Before joining Virginia Tech in 2014, Riley served as program director for engineering education at the National Science Foundation (NSF). Riley was also a founding faculty member of the first engineering program at a U.S. women’s college, the Picker Engineering Program at Smith College, a program combining the study of engineering with humanities, arts, and sciences.  

“Donna has built an international reputation for her work that challenges traditional boundaries and presses for a wid­­ening of the scope of research relevant to engineering education,” said Adams. “She has worked to infuse the study of social/political features of technological development into the teaching of core engineering requirements and successfully positioned herself at the center of some of the nation’s most important topics in engineering education.”
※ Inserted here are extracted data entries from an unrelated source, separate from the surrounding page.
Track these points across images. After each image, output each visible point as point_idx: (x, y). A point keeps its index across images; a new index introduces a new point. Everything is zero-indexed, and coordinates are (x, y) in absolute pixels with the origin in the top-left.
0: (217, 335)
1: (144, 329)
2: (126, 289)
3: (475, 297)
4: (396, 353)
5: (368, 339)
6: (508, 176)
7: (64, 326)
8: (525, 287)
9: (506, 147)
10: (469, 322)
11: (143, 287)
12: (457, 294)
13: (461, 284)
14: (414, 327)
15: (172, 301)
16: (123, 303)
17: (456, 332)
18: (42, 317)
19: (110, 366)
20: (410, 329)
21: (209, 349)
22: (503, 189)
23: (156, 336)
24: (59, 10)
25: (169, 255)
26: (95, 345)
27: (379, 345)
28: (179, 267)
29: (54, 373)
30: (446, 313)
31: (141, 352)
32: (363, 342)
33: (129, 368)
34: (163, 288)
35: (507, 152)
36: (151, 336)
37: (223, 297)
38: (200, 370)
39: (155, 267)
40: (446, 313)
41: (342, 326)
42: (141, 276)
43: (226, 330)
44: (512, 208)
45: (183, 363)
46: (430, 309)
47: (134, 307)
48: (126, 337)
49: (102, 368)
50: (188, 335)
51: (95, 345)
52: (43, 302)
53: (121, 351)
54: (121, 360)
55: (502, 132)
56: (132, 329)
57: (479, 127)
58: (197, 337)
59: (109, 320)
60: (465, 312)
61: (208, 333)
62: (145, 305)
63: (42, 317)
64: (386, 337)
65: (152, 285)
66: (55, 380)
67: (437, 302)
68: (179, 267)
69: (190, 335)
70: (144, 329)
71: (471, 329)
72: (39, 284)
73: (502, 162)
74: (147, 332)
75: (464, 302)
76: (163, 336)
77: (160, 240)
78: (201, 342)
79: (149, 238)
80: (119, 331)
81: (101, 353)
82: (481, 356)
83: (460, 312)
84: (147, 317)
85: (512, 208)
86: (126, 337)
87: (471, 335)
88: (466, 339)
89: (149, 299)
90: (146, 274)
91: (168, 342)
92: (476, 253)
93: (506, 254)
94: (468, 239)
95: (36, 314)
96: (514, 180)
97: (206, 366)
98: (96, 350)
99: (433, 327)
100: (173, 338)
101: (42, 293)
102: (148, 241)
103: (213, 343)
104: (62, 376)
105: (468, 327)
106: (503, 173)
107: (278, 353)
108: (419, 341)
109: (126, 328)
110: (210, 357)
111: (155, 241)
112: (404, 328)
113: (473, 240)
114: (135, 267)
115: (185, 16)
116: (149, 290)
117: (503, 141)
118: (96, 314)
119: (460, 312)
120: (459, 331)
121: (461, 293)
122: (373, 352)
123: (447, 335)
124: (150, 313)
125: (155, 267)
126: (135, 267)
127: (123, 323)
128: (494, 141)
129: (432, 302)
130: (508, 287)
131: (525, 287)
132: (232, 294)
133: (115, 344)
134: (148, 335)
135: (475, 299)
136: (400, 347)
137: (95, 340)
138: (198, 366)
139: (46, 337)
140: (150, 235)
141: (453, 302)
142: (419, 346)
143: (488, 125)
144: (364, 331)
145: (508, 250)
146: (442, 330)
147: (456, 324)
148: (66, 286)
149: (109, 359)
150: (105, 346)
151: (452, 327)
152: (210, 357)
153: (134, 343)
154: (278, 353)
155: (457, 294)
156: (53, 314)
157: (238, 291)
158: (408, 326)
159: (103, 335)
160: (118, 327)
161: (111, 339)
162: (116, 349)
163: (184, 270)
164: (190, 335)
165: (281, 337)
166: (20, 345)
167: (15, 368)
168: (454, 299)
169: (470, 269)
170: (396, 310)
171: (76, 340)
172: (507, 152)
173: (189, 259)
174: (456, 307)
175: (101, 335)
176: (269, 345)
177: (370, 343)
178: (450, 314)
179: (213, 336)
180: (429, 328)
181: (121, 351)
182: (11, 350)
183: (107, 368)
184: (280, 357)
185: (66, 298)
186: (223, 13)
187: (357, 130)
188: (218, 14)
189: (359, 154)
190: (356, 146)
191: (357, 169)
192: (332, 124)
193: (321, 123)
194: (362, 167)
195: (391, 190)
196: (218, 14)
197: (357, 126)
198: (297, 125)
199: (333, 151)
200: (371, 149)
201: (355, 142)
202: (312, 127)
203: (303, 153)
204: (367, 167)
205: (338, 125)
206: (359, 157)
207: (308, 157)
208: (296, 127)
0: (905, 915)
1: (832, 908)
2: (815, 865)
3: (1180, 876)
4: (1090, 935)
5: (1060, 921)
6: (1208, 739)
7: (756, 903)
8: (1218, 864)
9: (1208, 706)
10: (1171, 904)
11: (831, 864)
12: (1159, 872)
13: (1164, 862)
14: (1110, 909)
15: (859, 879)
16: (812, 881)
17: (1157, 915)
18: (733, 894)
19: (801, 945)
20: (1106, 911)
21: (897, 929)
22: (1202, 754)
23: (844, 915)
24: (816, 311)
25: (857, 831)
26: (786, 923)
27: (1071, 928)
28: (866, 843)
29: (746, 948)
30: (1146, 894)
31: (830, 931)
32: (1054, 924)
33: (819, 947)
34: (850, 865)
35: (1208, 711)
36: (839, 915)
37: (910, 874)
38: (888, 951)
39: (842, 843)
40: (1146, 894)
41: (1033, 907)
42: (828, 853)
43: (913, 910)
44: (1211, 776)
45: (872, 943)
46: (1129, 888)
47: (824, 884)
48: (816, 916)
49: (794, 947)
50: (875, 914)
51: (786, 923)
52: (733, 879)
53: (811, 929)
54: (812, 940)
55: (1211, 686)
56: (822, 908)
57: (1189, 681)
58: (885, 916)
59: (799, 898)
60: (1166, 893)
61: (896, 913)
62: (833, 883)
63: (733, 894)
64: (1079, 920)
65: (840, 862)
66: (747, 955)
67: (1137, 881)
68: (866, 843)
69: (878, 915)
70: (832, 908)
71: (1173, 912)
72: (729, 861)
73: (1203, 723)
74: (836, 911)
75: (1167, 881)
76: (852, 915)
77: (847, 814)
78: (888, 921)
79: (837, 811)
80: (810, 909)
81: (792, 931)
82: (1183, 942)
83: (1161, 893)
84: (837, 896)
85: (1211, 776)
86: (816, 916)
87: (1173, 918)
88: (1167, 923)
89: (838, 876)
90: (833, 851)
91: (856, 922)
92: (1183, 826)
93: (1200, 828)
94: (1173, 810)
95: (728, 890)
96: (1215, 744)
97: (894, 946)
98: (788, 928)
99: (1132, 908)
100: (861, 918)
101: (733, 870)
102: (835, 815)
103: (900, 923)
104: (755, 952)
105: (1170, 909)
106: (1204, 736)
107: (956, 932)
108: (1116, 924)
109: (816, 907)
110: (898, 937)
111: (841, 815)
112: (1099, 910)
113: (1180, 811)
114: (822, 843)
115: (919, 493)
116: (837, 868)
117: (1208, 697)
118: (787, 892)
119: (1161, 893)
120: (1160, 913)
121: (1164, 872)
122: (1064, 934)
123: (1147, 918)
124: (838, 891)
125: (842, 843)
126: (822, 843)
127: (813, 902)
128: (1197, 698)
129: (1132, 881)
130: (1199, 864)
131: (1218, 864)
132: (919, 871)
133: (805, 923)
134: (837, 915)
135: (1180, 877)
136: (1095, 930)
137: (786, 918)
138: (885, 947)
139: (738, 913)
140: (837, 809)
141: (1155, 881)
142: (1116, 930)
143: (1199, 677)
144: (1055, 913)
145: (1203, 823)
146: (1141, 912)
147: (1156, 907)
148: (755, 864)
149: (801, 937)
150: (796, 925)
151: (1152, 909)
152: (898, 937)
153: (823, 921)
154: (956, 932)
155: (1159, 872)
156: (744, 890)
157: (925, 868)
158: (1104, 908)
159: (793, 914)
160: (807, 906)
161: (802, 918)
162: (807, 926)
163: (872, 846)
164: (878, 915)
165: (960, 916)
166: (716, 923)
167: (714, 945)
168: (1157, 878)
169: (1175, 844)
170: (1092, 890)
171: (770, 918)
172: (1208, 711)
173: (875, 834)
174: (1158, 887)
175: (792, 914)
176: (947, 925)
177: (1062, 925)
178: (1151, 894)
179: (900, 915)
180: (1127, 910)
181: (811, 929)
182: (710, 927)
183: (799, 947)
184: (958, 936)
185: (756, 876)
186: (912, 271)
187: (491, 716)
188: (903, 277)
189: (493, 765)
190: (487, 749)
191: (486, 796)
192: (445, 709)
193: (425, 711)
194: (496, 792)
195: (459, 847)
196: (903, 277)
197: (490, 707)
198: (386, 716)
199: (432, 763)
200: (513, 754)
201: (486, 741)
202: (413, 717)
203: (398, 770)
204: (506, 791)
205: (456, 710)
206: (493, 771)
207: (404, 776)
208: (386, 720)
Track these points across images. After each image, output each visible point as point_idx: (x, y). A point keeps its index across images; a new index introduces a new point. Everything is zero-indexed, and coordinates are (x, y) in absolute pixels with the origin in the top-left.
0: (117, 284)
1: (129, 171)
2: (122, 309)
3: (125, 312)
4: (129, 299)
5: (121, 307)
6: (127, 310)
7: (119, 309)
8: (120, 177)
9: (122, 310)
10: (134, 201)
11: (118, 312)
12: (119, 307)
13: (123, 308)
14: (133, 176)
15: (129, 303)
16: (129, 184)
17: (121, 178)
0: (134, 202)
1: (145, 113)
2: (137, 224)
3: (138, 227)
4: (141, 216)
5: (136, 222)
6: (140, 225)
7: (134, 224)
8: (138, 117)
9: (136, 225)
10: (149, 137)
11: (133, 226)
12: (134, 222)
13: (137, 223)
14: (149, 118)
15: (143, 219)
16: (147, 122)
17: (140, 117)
With an NSF CAREER Award in 2005, Riley focused on critical teaching methods in engineering education. Her research continues to concentrate on aspects of instruction including engineering ethics, social inequality in engineering education, the liberal education of engineers, and social justice and engineering. In 2012, she received the Sterling Olmsted Award from the American Society of Engineering Education “for distinguished contributions in the development and teaching of liberal arts in engineering education.”

She is the author of two books, "Engineering and Social Justiceand "Engineering Thermodynamics and 21st Century Energy Problems." She served two years as deputy editor of the Journal of Engineering Education and is one of the founding editors of the International Journal of Engineering, Social Justice, and Peace.

Riley earned a bachelor’s in chemical engineering from Princeton University in 1993 and master’s and doctoral degrees from Carnegie Mellon University in engineering and public policy in 1995 and 1998, respectively.